What to watch for: chain verification failures indicate tampering or corruption. Write latency increases indicate storage bottleneck. Storage approaching capacity requires expansion before it causes write failures.
Building Dashboards
Intended exposes all metrics through a Prometheus-compatible endpoint. You can scrape these metrics with Prometheus, Datadog, Grafana Cloud, or any metrics platform that supports the Prometheus exposition format.
We recommend three dashboards.
**Operational Dashboard.** This is the real-time view that the platform team monitors during business hours. It shows decision volume (time series), decision distribution (stacked bar), latency (percentile lines), and error rate (time series). The time window is the last 4 hours.
**Risk Dashboard.** This is the view for the security team.
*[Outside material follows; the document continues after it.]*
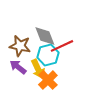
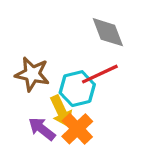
gray diamond: (45, 36) -> (108, 32), moved
purple arrow: (18, 67) -> (42, 129), moved

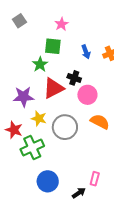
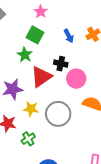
green square: (53, 46) -> (35, 35), turned 30
green cross: (32, 148) -> (28, 139), size x0.6

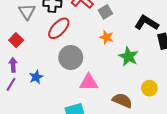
It shows risk score distribution (histogram), high-risk actions (table with details), escalation queue (current pending escalations), and top agents by risk score. The time window is the last 24 hours.
**Compliance Dashboard.** This is the view for the compliance team. It shows audit chain health (status indicator), evidence volume (decisions per day), policy coverage (percentage of domains with active policies), and escalation resolution statistics. The time window is the last 30 days.
Alert Configuration
Dashboards are for proactive monitoring. Alerts are for reactive response. Intended recommends the following alerts.
**Critical alerts** (page the on-call engineer):
- Authority Engine p99 latency exceeds 500 milliseconds for 5 minutes
- Audit chain verification failure
- Authority Engine error rate exceeds 1 percent for 5 minutes
- Token Service unavailable for 1 minute
**Warning alerts** (notify the team channel):
- Decision deny rate increases by more than 50 percent over the hourly baseline
- Escalation timeout rate exceeds 10 percent over 1 hour
- Median risk score increases by more than 20 percent over the daily baseline
- Agent behavior anomaly detected (any agent)
**Informational alerts** (daily digest):
- New agent enrolled
- Policy updated or deployed
- Domain pack updated
- Audit storage utilization above 70 percent
Anomaly Detection
Static thresholds work for most alerts, but some signals require anomaly detection: identifying when a metric deviates from its expected pattern without knowing in advance what the threshold should be.
Intended includes built-in anomaly detection for three signals. Agent behavioral anomalies compare each agent's recent behavior to its historical baseline using statistical deviation analysis. A sudden change in action types, action volume, or domain distribution triggers an anomaly alert.
Risk score trend anomalies track the moving average of risk scores per domain and flag when the trend shifts significantly. This catches gradual drift that a static threshold would miss.
Escalation pattern anomalies track escalation rates per agent and per domain and flag unusual patterns. If an agent that never triggers escalations suddenly starts triggering them frequently, that is an anomaly worth investigating.
The Monitoring Flywheel
Good monitoring creates a flywheel. You detect a pattern in the metrics. You investigate and find a policy gap or an agent misconfiguration. You fix the issue and update the policies. You verify the fix in the metrics. Each cycle makes your governance more robust.
Without monitoring, issues accumulate silently. With monitoring, every issue is visible, investigable, and fixable. The governance system improves continuously because you can see what it is doing.
The organizations that get the most value from Intended are the ones that treat governance metrics with the same rigor as their production application metrics. They have dashboards on screens. They have alerts routed to on-call rotations. They review governance metrics in weekly operations meetings.
Governance is not a set-and-forget configuration. It is a living system that needs observation, tuning, and continuous improvement. Real-time monitoring makes that possible.